## Exercise brief:
The line containing "удобного доступа к" marks the end: output every line of the data up to it, and that line too, exactly as written.

## Entries shown:
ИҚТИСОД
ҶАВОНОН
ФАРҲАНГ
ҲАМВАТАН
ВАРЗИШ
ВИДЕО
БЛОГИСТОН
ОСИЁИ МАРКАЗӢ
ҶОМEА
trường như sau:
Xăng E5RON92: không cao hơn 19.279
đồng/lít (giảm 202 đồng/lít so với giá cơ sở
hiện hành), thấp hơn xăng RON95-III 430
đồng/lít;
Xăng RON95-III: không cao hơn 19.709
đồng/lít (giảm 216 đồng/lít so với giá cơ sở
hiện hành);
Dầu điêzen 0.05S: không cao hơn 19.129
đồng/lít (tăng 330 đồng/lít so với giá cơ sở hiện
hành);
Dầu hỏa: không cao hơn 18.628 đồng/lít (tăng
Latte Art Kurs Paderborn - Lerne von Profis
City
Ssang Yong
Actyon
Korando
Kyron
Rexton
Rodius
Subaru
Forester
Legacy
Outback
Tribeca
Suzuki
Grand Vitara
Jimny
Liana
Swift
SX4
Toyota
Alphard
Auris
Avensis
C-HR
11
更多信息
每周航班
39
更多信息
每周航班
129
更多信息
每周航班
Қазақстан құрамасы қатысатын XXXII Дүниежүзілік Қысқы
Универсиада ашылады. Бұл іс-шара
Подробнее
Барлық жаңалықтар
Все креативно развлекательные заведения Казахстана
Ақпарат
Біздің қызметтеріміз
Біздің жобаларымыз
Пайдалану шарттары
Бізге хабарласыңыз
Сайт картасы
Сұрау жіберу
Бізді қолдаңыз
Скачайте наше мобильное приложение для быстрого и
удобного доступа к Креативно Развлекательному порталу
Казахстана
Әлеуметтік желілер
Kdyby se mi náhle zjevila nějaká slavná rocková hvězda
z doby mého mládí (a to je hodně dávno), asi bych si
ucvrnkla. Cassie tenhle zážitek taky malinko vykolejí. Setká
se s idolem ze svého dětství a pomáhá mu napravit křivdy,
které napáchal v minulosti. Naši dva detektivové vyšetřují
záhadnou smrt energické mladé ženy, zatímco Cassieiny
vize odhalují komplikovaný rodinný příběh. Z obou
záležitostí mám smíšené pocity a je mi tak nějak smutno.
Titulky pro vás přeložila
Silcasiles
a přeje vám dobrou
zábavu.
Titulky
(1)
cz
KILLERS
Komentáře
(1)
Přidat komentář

## Answer to the problem:
ИҚТИСОД
ҶАВОНОН
ФАРҲАНГ
ҲАМВАТАН
ВАРЗИШ
ВИДЕО
БЛОГИСТОН
ОСИЁИ МАРКАЗӢ
ҶОМEА
trường như sau:
Xăng E5RON92: không cao hơn 19.279
đồng/lít (giảm 202 đồng/lít so với giá cơ sở
hiện hành), thấp hơn xăng RON95-III 430
đồng/lít;
Xăng RON95-III: không cao hơn 19.709
đồng/lít (giảm 216 đồng/lít so với giá cơ sở
hiện hành);
Dầu điêzen 0.05S: không cao hơn 19.129
đồng/lít (tăng 330 đồng/lít so với giá cơ sở hiện
hành);
Dầu hỏa: không cao hơn 18.628 đồng/lít (tăng
Latte Art Kurs Paderborn - Lerne von Profis
City
Ssang Yong
Actyon
Korando
Kyron
Rexton
Rodius
Subaru
Forester
Legacy
Outback
Tribeca
Suzuki
Grand Vitara
Jimny
Liana
Swift
SX4
Toyota
Alphard
Auris
Avensis
C-HR
11
更多信息
每周航班
39
更多信息
每周航班
129
更多信息
每周航班
Қазақстан құрамасы қатысатын XXXII Дүниежүзілік Қысқы
Универсиада ашылады. Бұл іс-шара
Подробнее
Барлық жаңалықтар
Все креативно развлекательные заведения Казахстана
Ақпарат
Біздің қызметтеріміз
Біздің жобаларымыз
Пайдалану шарттары
Бізге хабарласыңыз
Сайт картасы
Сұрау жіберу
Бізді қолдаңыз
Скачайте наше мобильное приложение для быстрого и
удобного доступа к Креативно Развлекательному порталу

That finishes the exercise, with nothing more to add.